While leaders at these companies and in the industry are excited about the opportunities ahead, they acknowledge the hydrogen economy is still nascent and needs policy support to help lift all players in the space.

The federal government released its hydrogen strategy in December 2020 aimed to establish Canada as a global hydrogen leader, positioning hydrogen as a key part of Canada’s path to achieving the goal of net zero carbon emissions by 2050.

And on July 5, BC became the first province in Canada to release a hydrogen strategy with more than 60 action items designed to support the Horgan government’s low carbon energy goals. The strategy’s near-term priorities include scaling up production of renewable hydrogen, establishing regional hydrogen hubs and deploying medium and heavy-duty fuel-cell vehicles.

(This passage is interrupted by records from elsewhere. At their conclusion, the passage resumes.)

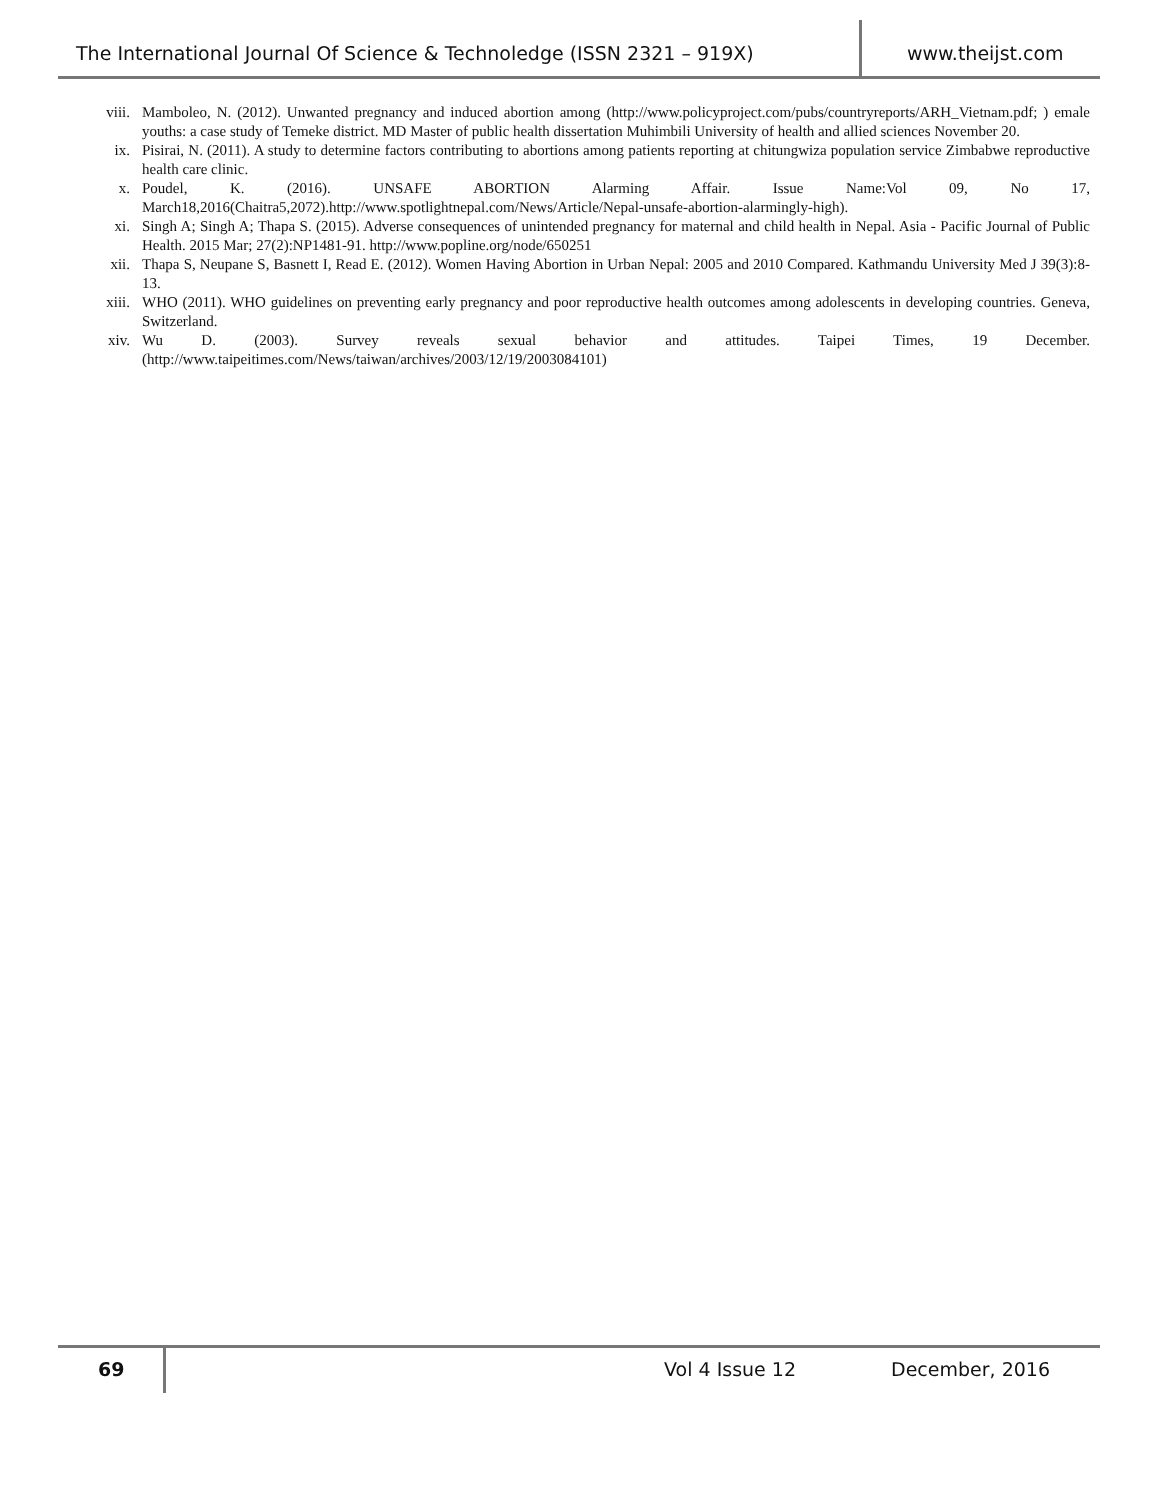The International Journal Of Science & Technoledge (ISSN 2321 – 919X)
www.theijst.com
viii. Mamboleo, N. (2012). Unwanted pregnancy and induced abortion among (http://www.policyproject.com/pubs/countryreports/ARH_Vietnam.pdf; ) emale youths: a case study of Temeke district. MD Master of public health dissertation Muhimbili University of health and allied sciences November 20.
ix. Pisirai, N. (2011). A study to determine factors contributing to abortions among patients reporting at chitungwiza population service Zimbabwe reproductive health care clinic.
x. Poudel, K. (2016). UNSAFE ABORTION Alarming Affair. Issue Name:Vol 09, No 17, March18,2016(Chaitra5,2072).http://www.spotlightnepal.com/News/Article/Nepal-unsafe-abortion-alarmingly-high).
xi. Singh A; Singh A; Thapa S. (2015). Adverse consequences of unintended pregnancy for maternal and child health in Nepal. Asia - Pacific Journal of Public Health. 2015 Mar; 27(2):NP1481-91. http://www.popline.org/node/650251
xii. Thapa S, Neupane S, Basnett I, Read E. (2012). Women Having Abortion in Urban Nepal: 2005 and 2010 Compared. Kathmandu University Med J 39(3):8- 13.
xiii. WHO (2011). WHO guidelines on preventing early pregnancy and poor reproductive health outcomes among adolescents in developing countries. Geneva, Switzerland.
xiv. Wu D. (2003). Survey reveals sexual behavior and attitudes. Taipei Times, 19 December.(http://www.taipeitimes.com/News/taiwan/archives/2003/12/19/2003084101)
69
Vol 4 Issue 12 December, 2016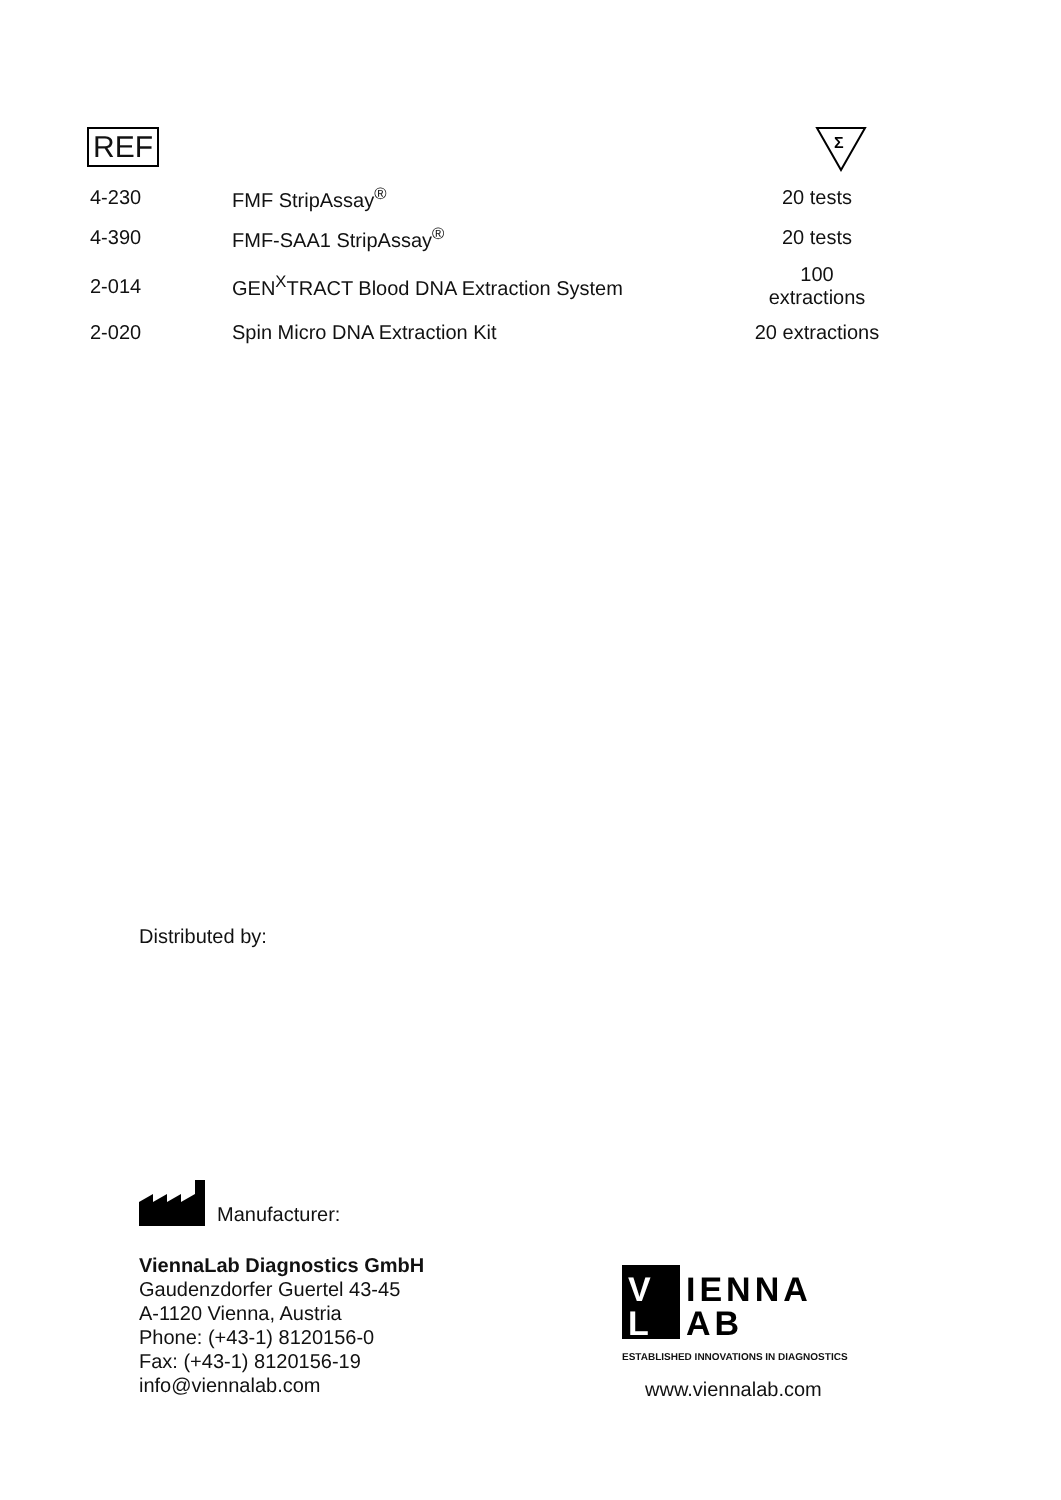REF
Σ
| 4-230 | FMF StripAssay<sup>®</sup> | 20 tests |
| 4-390 | FMF-SAA1 StripAssay<sup>®</sup> | 20 tests |
| 2-014 | GEN<sup>X</sup>TRACT Blood DNA Extraction System | 100 extractions |
| 2-020 | Spin Micro DNA Extraction Kit | 20 extractions |
Distributed by:
Manufacturer:
ViennaLab Diagnostics GmbH
Gaudenzdorfer Guertel 43-45
A-1120 Vienna, Austria
Phone: (+43-1) 8120156-0
Fax: (+43-1) 8120156-19
info@viennalab.com
IENNA
AB
V
L
ESTABLISHED INNOVATIONS IN DIAGNOSTICS
www.viennalab.com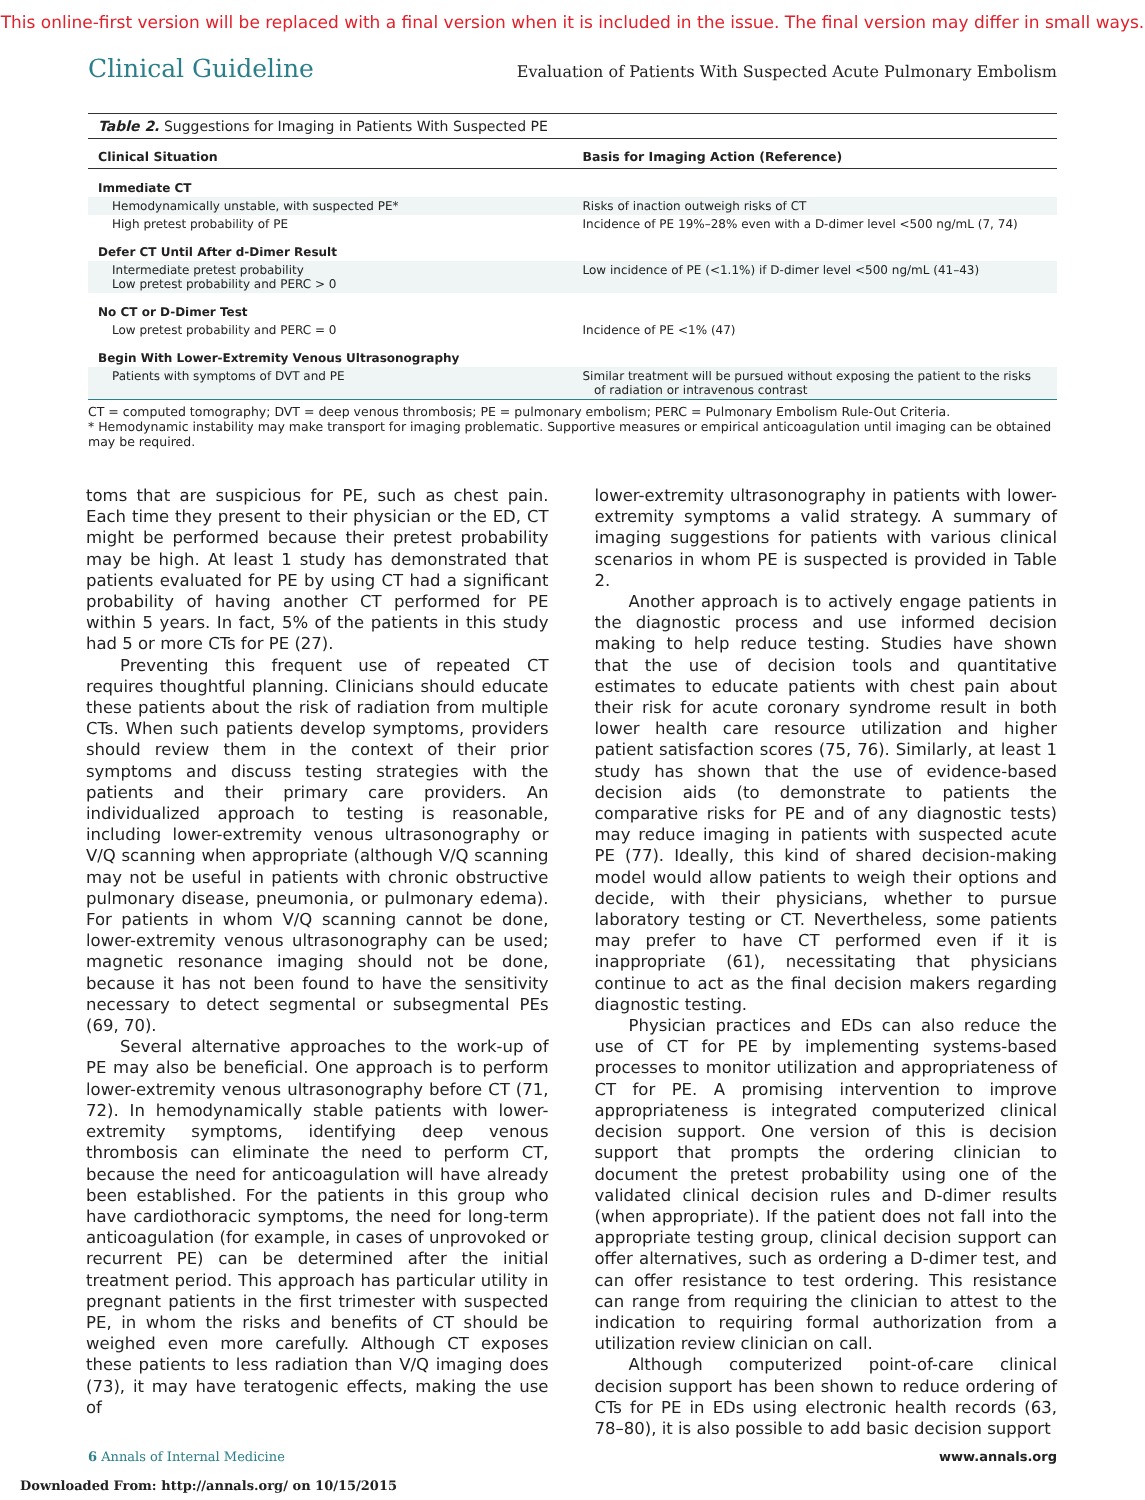This online-first version will be replaced with a final version when it is included in the issue. The final version may differ in small ways.
Clinical Guideline Evaluation of Patients With Suspected Acute Pulmonary Embolism
Table 2. Suggestions for Imaging in Patients With Suspected PE
| Clinical Situation | Basis for Imaging Action (Reference) |
| --- | --- |
| Immediate CT | |
| Hemodynamically unstable, with suspected PE* | Risks of inaction outweigh risks of CT |
| High pretest probability of PE | Incidence of PE 19%–28% even with a D-dimer level <500 ng/mL (7, 74) |
| Defer CT Until After d-Dimer Result | |
| Intermediate pretest probability Low pretest probability and PERC > 0 | Low incidence of PE (<1.1%) if D-dimer level <500 ng/mL (41–43) |
| No CT or D-Dimer Test | |
| Low pretest probability and PERC = 0 | Incidence of PE <1% (47) |
| Begin With Lower-Extremity Venous Ultrasonography | |
| Patients with symptoms of DVT and PE | Similar treatment will be pursued without exposing the patient to the risks of radiation or intravenous contrast |
CT = computed tomography; DVT = deep venous thrombosis; PE = pulmonary embolism; PERC = Pulmonary Embolism Rule-Out Criteria.
* Hemodynamic instability may make transport for imaging problematic. Supportive measures or empirical anticoagulation until imaging can be obtained may be required.
toms that are suspicious for PE, such as chest pain. Each time they present to their physician or the ED, CT might be performed because their pretest probability may be high. At least 1 study has demonstrated that patients evaluated for PE by using CT had a significant probability of having another CT performed for PE within 5 years. In fact, 5% of the patients in this study had 5 or more CTs for PE (27).
Preventing this frequent use of repeated CT requires thoughtful planning. Clinicians should educate these patients about the risk of radiation from multiple CTs. When such patients develop symptoms, providers should review them in the context of their prior symptoms and discuss testing strategies with the patients and their primary care providers. An individualized approach to testing is reasonable, including lower-extremity venous ultrasonography or V/Q scanning when appropriate (although V/Q scanning may not be useful in patients with chronic obstructive pulmonary disease, pneumonia, or pulmonary edema). For patients in whom V/Q scanning cannot be done, lower-extremity venous ultrasonography can be used; magnetic resonance imaging should not be done, because it has not been found to have the sensitivity necessary to detect segmental or subsegmental PEs (69, 70).
Several alternative approaches to the work-up of PE may also be beneficial. One approach is to perform lower-extremity venous ultrasonography before CT (71, 72). In hemodynamically stable patients with lower-extremity symptoms, identifying deep venous thrombosis can eliminate the need to perform CT, because the need for anticoagulation will have already been established. For the patients in this group who have cardiothoracic symptoms, the need for long-term anticoagulation (for example, in cases of unprovoked or recurrent PE) can be determined after the initial treatment period. This approach has particular utility in pregnant patients in the first trimester with suspected PE, in whom the risks and benefits of CT should be weighed even more carefully. Although CT exposes these patients to less radiation than V/Q imaging does (73), it may have teratogenic effects, making the use of
lower-extremity ultrasonography in patients with lower-extremity symptoms a valid strategy. A summary of imaging suggestions for patients with various clinical scenarios in whom PE is suspected is provided in Table 2.
Another approach is to actively engage patients in the diagnostic process and use informed decision making to help reduce testing. Studies have shown that the use of decision tools and quantitative estimates to educate patients with chest pain about their risk for acute coronary syndrome result in both lower health care resource utilization and higher patient satisfaction scores (75, 76). Similarly, at least 1 study has shown that the use of evidence-based decision aids (to demonstrate to patients the comparative risks for PE and of any diagnostic tests) may reduce imaging in patients with suspected acute PE (77). Ideally, this kind of shared decision-making model would allow patients to weigh their options and decide, with their physicians, whether to pursue laboratory testing or CT. Nevertheless, some patients may prefer to have CT performed even if it is inappropriate (61), necessitating that physicians continue to act as the final decision makers regarding diagnostic testing.
Physician practices and EDs can also reduce the use of CT for PE by implementing systems-based processes to monitor utilization and appropriateness of CT for PE. A promising intervention to improve appropriateness is integrated computerized clinical decision support. One version of this is decision support that prompts the ordering clinician to document the pretest probability using one of the validated clinical decision rules and D-dimer results (when appropriate). If the patient does not fall into the appropriate testing group, clinical decision support can offer alternatives, such as ordering a D-dimer test, and can offer resistance to test ordering. This resistance can range from requiring the clinician to attest to the indication to requiring formal authorization from a utilization review clinician on call.
Although computerized point-of-care clinical decision support has been shown to reduce ordering of CTs for PE in EDs using electronic health records (63, 78–80), it is also possible to add basic decision support
6 Annals of Internal Medicine www.annals.org
Downloaded From: http://annals.org/ on 10/15/2015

Bruce Ralston, Minister of Energy, Mines and Low Carbon Innovation, says that in addition to a world-leading clean electricity system capable of helping to produce clean hydrogen, BC has the pieces in place to help companies like Loop, Ekona, Hydra, Ionomr, Ballard and others build upon the province’s leadership position in the hydrogen sector.

“We are a stable, well-governed jurisdiction where regulatory matters are predictable,” Ralston says. “There is a strong post-secondary education system creating a pool of talented people who can advance these industries. We have a population receptive to the social and climate benefits of low carbon initiatives. And ESG investors are bringing the capital to help grow companies and the technology.”

Hydrogen 2.0 in British Columbia is in good hands—and just getting started.